(1.) THIS revision is directed against the concurrent orders of two Courts below, dismissing the Petitioner's application to set aside the 'ex parte' decree against him, in O. S. 105 of 1124 on the file of the Meenachil District Munsiff's Court, as barred by time. The said decree was passed 'ex parte' on 27 -12 -1948, but the application under Order 9, Rule 13, Code of Civil Procedure to set aside the decree was made only on 30 -6 -50. The Petitioner alleged that he came to have knowledge of the passing of the decree just three days before the presentation of the application. The Courts below have concurrently found that the suit summons has personally been served on the applicant (the Defendant). The date of the knowledge of the passing of the decree had, therefore, no relevance for the disposal of the application. Where the summons is personally served on the Defendant column 3 of Article 149 of the Travancore Limitation Act (Act 6 of 1100) makes the date of the decree the 'terminus a quo' for an application for an order to set aside the decree passed 'ex parte'. The petition has, therefore, rightly been dismissed by the Courts below.
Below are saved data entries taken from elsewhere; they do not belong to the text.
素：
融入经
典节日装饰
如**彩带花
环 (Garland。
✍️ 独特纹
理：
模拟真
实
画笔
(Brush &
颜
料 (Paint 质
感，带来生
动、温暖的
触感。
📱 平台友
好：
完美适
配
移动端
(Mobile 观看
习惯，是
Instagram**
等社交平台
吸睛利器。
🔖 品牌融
(2.) WHEN this revision came up for disposal before one of us, it was referred to a Full Bench for decision in view of a conflict of opinion regarding the true construction of Article 482 of the Civil Courts' Guide (Travancore). One of the grounds the Petitioner urged to re -open the suit was that in contravention of note (i) of the said Article the decree was passed before twenty clear days expired after the service of the summons. It is common ground that on 27 -12 -1948 when the decree was passed seventeen days alone had elapsed after the service of the summons on the Defendant, the revision Petitioner. It is not clear from the two orders before us whether the view that the Petitioner's application was barred by time was on the basis that the 'terminus a quo' for it was the date of the decree or the date when the Petitioner got knowledge of the passing the decree. Be that as it may, both the lower Courts have expressed the view that the provision in note (i) of Article 482 of the Civil Courts' Guide is only directory and not mandatory. This is opposed to the view taken in - 'Ahmed Ummal v. Abdul Khanni Lebba', AIR 1953 Trav -C 126 (A). This decision was, however, not followed by a Division Bench in - 'C.M.A. No. 223 of 1953 (T. C.) (unreported) (B)'. It is on account of this conflict that the revision was referred for decision by a Pull Bench.
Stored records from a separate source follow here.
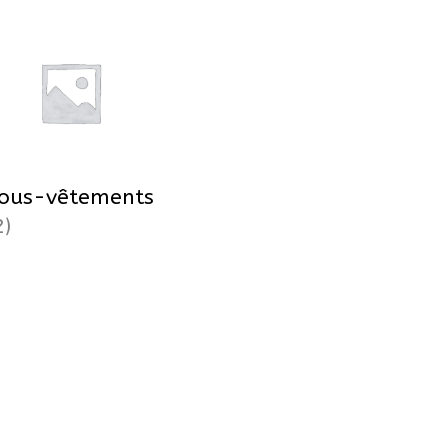
ous-vêtements
2)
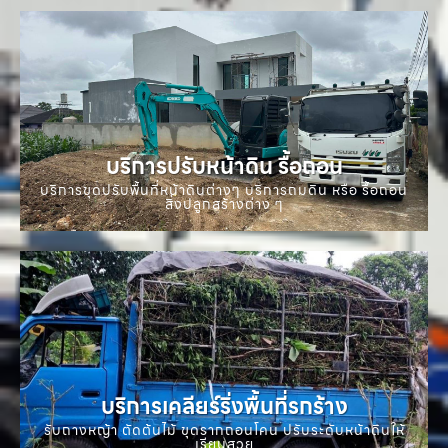
บริการปรับหน้าดิน รื้อถอน
บริการขุดปรับพื้นที่หน้าดินต่างๆ บริการถมดิน หรือ รื้อถอน
สิ่งปลูกสร้างต่าง ๆ
บริการเคลียร์ริ่งพื้นที่รกร้าง
รับถางหญ้า ตัดต้นไม้ ขุดรากถอนโคน ปรับระดับหน้าดินให้
เรียบสวย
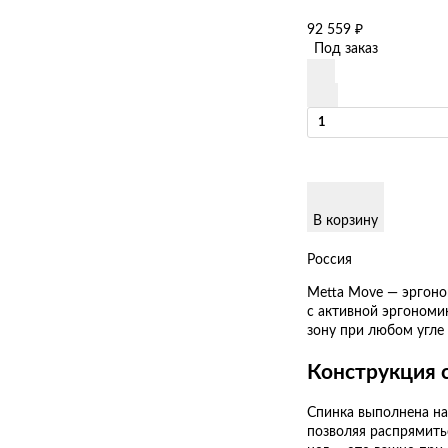
92 559
₽
Под заказ
В корзину
Россия
Metta Move — эргон
с активной эргономи
зону при любом угле 
Конструкция 
Спинка выполнена на
позволяя распрямить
(3.) THE decision in - ', AIR 1953 Trav -C 126 (A)' has reviewed practically all the decisions of the Travancore High Court bearing on the point and also referred to the Cochin decisions upon the analogous provision in R. 237 of the Cochin Civil Rules of Practice. The purport of the decision in -', AIR 1953 Trav -C 126 (A)' is that what the rule making authorities in the two States did In enacting these provisions was to prescribe in terms of days what would constitute "sufficient time" within the meaning of Order 9, Rule 6, Code of Civil Procedure to enable a Defendant to appear and answer to the suit on the day fixed in the summons so that the Court may postpone the hearing of the suit to a future date and direct notice of "such posting to be given to the Defendant without waiting in every case to enquire and decide whether the Defendant had sufficient time to enter appearance after the summons was served on him. Note (iii) to Article 482 of the Civil Courts' Guide makes it amply clear that the purpose of the provision in note (i) is what has been explained in the above decision. Note (iii) states: The Bench Clerk should note in the day's cause list whether the time allowed in note (i) ....has elapsed so that the case may not be proceeded with in contravention thereof. When the purpose of the rule is what it has been explained to be in - ', 1952 Ker LT 665 AIR 1953 Trav -C 126 (A) : ' we cannot agree with the view taken in the cases followed in - '; - 'Lekshmi Amma v. Velayudhan', 25 Trav LJ 1217 (C) and - 'Krishna Kurup Govinda Kurup v. Geevarghese Oommen Vydian', 29 Trav LJ 1201 (D) that when there is contravention of the rule, to have the decree set aside, the Defendant must satisfy that after the service of the summons on him there was not sufficient time to enable him to enter appearance in Court and make his answer to the suit. There is no independent discussion of the question in the decision in - 'C. M. A. 223 of 1953 (T. C.) (BV and that decision would seem to have misunderstood the - '1952 KLT' decision to have held that the decree passed in contravention of the Article would be invalid or void. All that the - '1952 KLT' decision says is that the contravention would in itself constitute "sufficient cause" for non -appearance when the suit was called on for hearing.